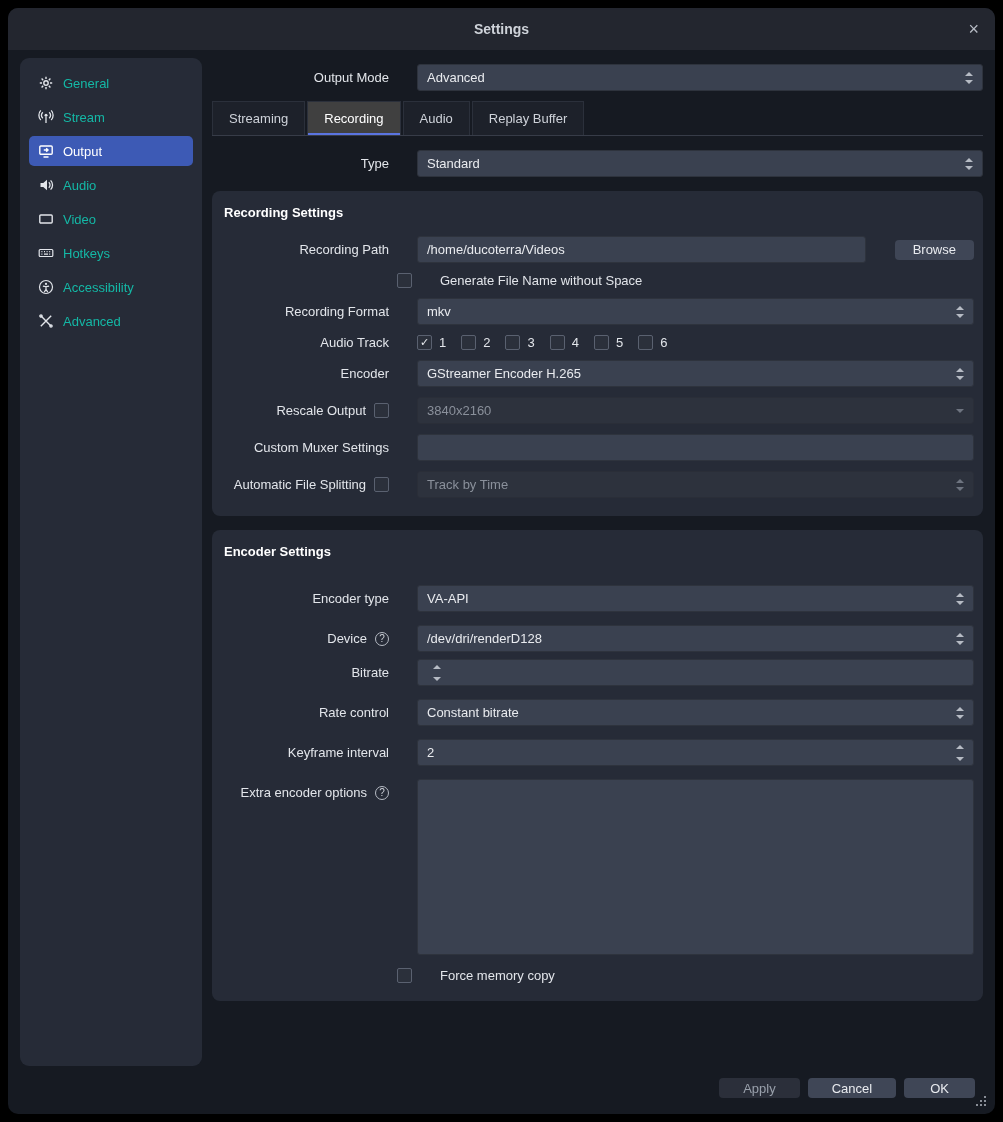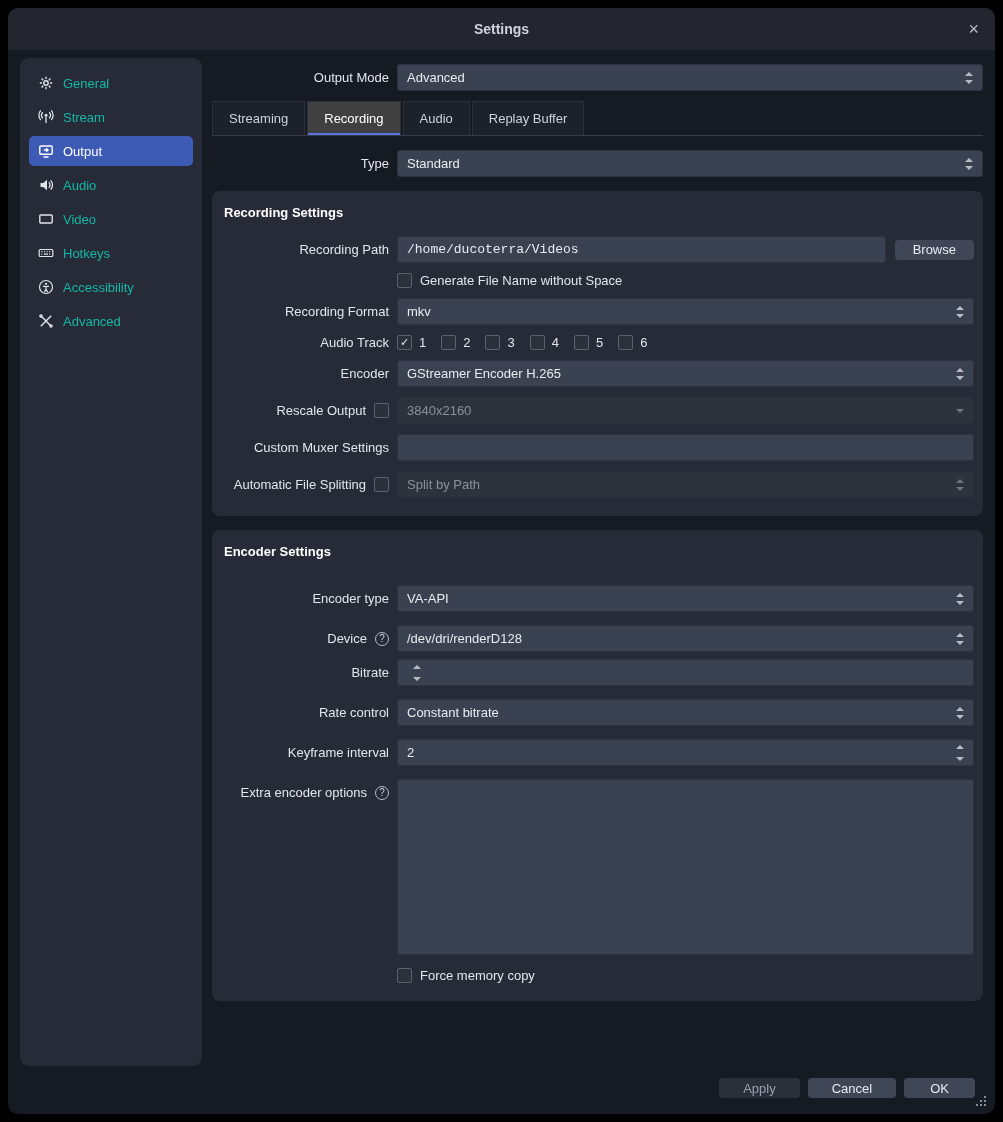"Output Mode" .row { gap: none -> 20px }
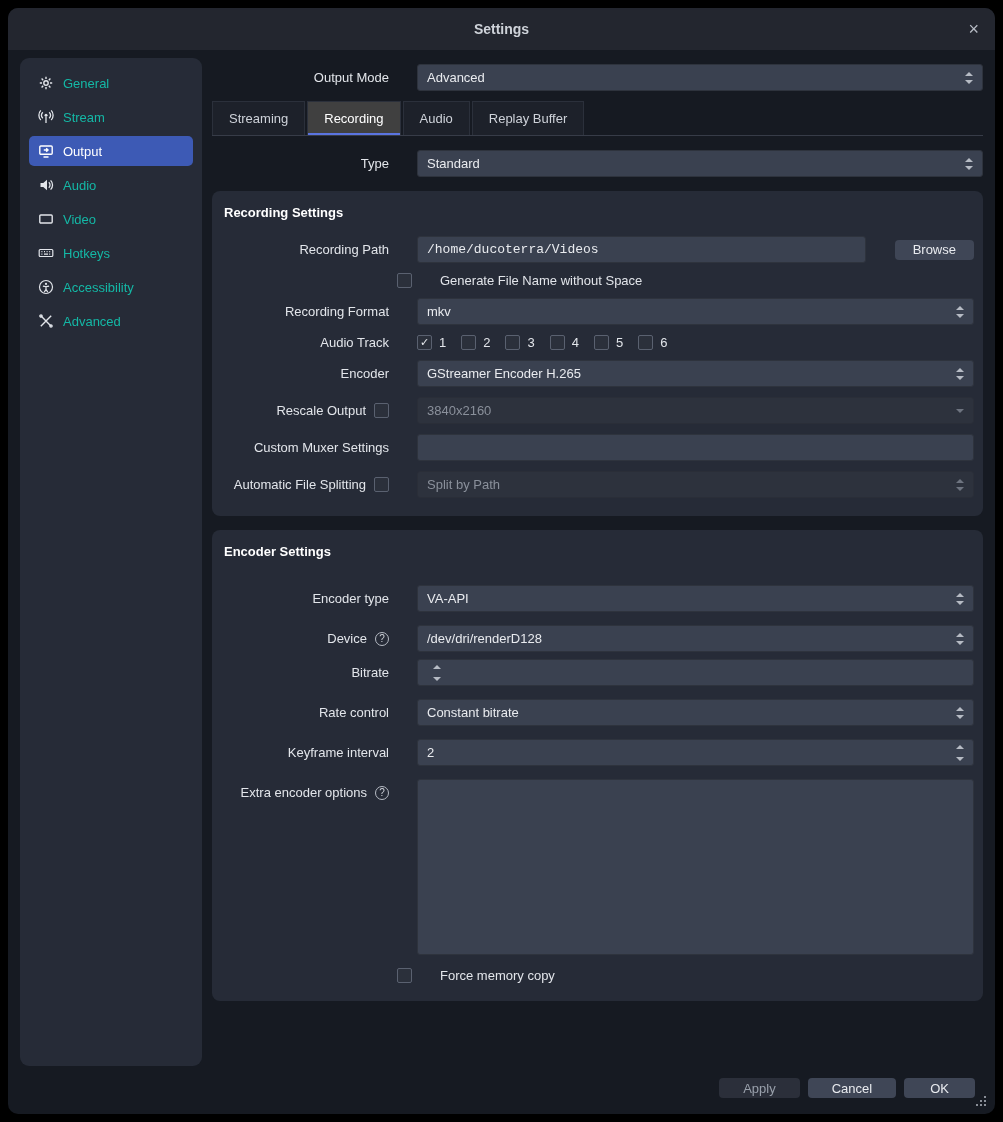"/home/ducoterra/Videos" .input { font-family: Liberation Mono, monospace -> Liberation Sans, sans-serif }
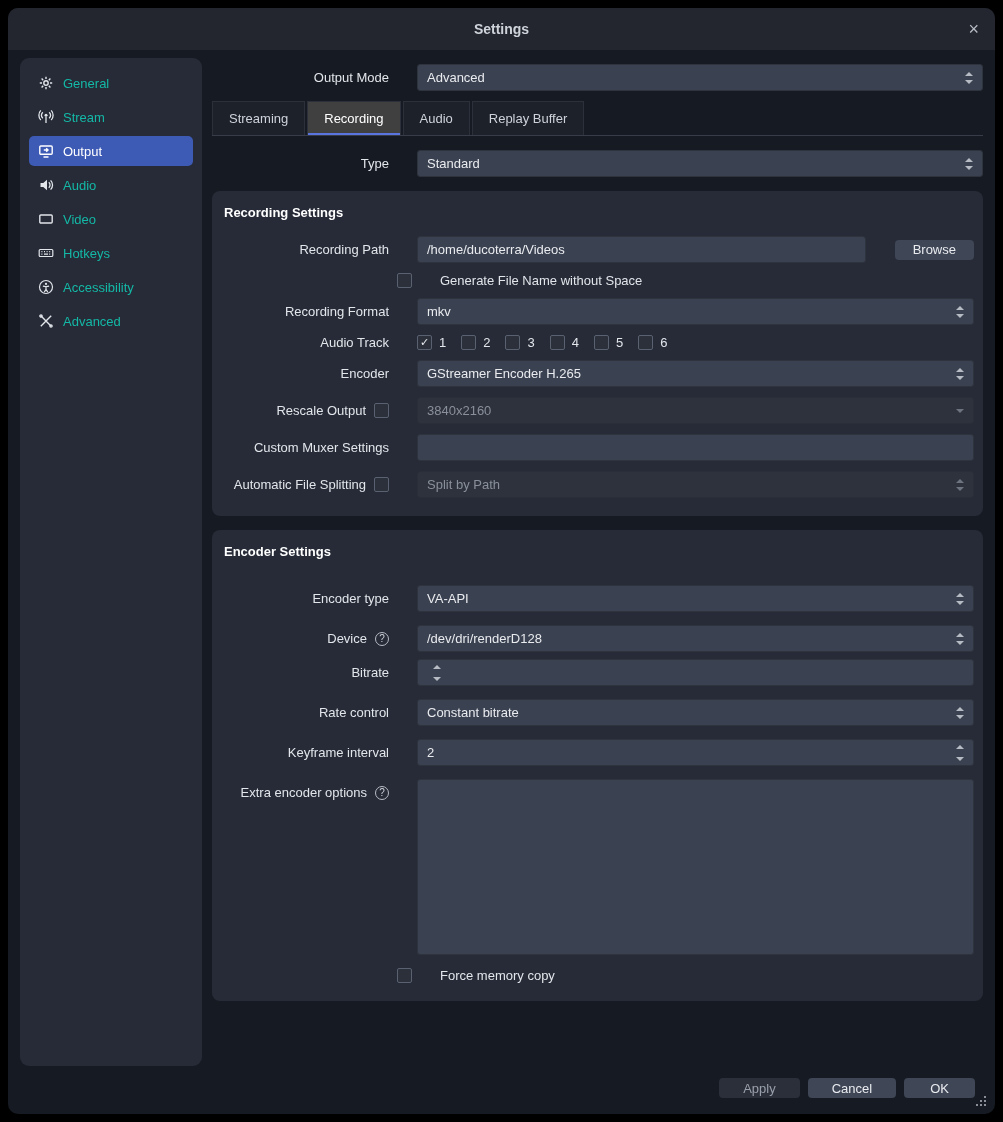"Split by Path" span.val { text: Split by Path -> Track by Time }
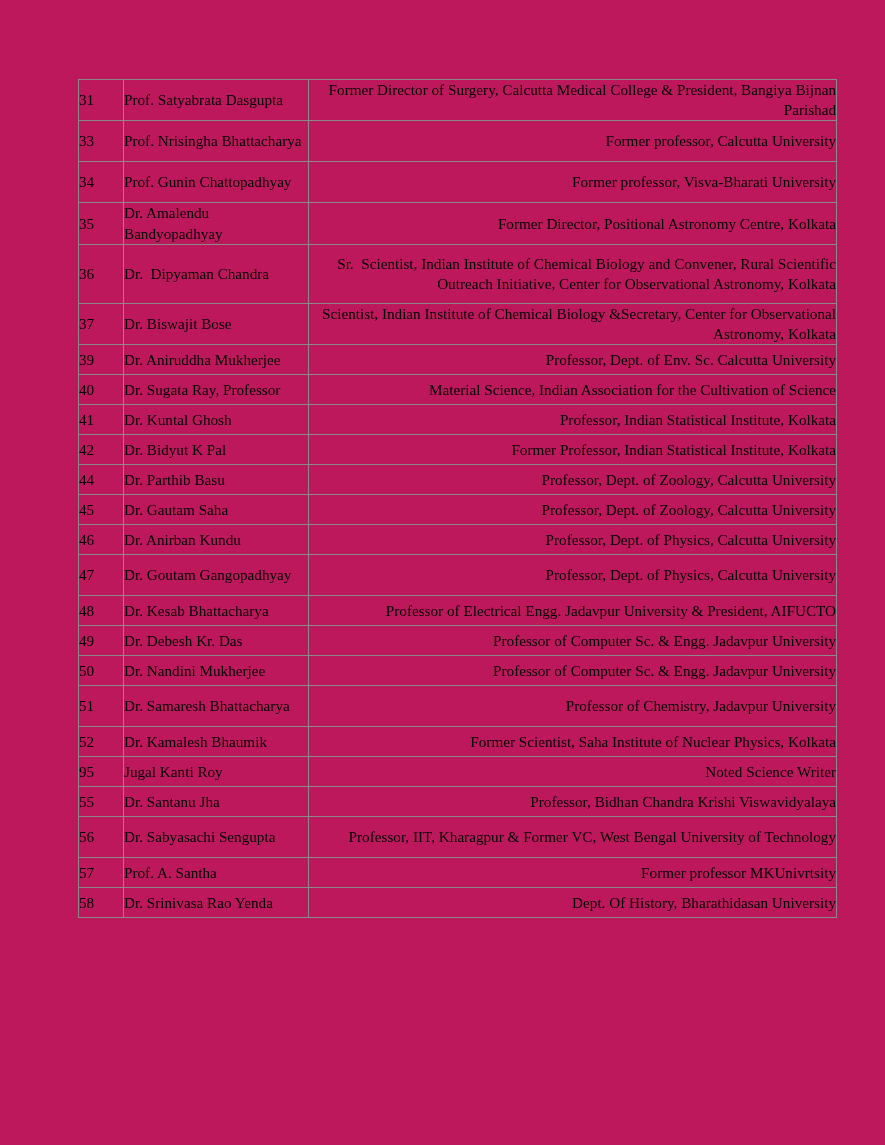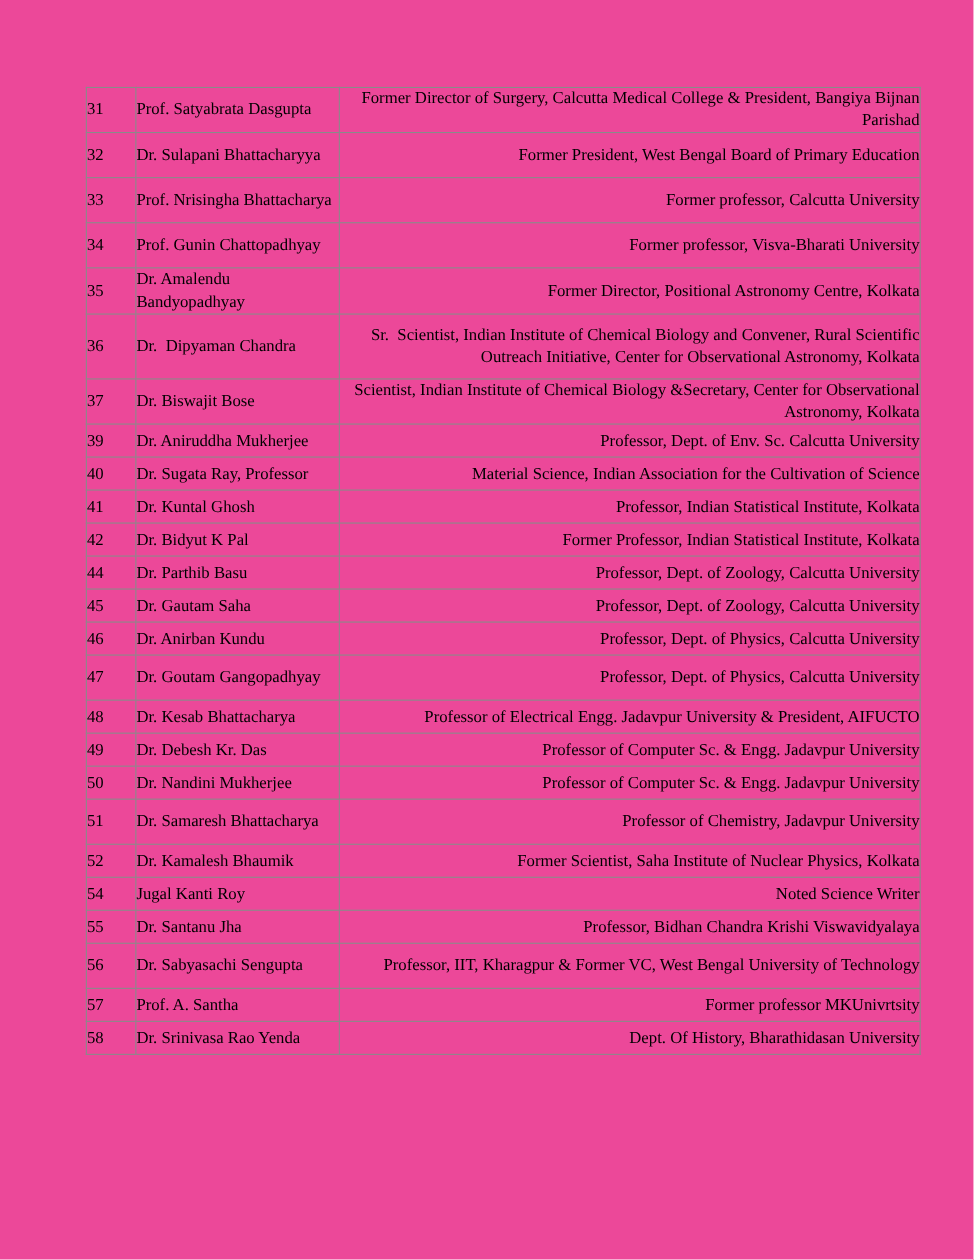"31" .page { background: #ec4899 -> #be185d }
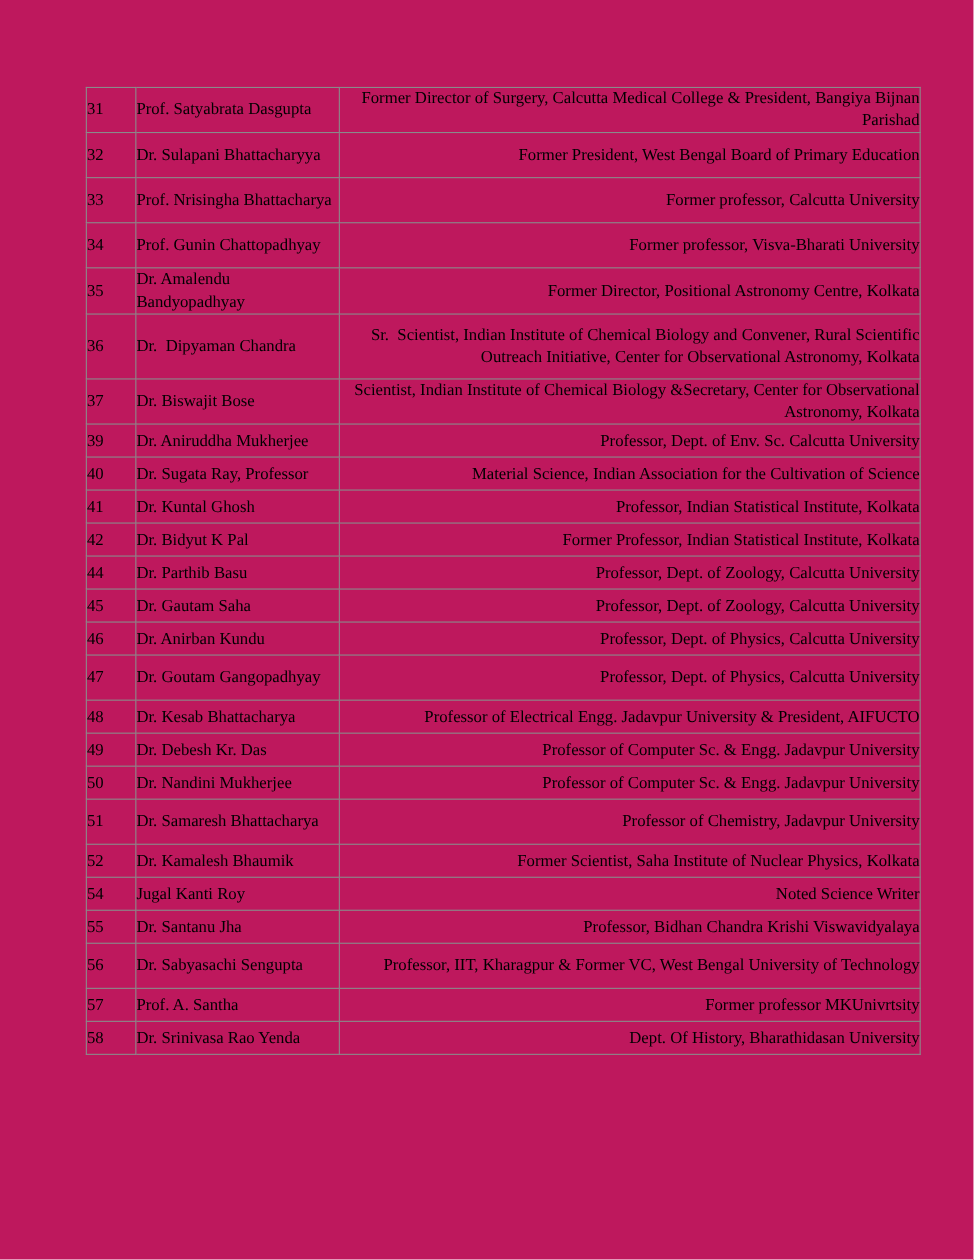"32" tr.h2 { html: <tr> <td>32</td> <td> <span>Dr. Sulapani Bhattacharyya</span> </td> <td> <span>Former President, West Bengal Board of Primary Education</span> </td> </tr> -> none }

• • •

The copy should begin at the line containing "text: Split by" and end at the last line of the data above; please restate those lines word for word without the pictures.

▶ **Answer**:
"Split by Path" span.val { text: Split by Path -> Track by Time }
"31" .page { background: #ec4899 -> #be185d }
"32" tr.h2 { html: <tr> <td>32</td> <td> <span>Dr. Sulapani Bhattacharyya</span> </td> <td> <span>Former President, West Bengal Board of Primary Education</span> </td> </tr> -> none }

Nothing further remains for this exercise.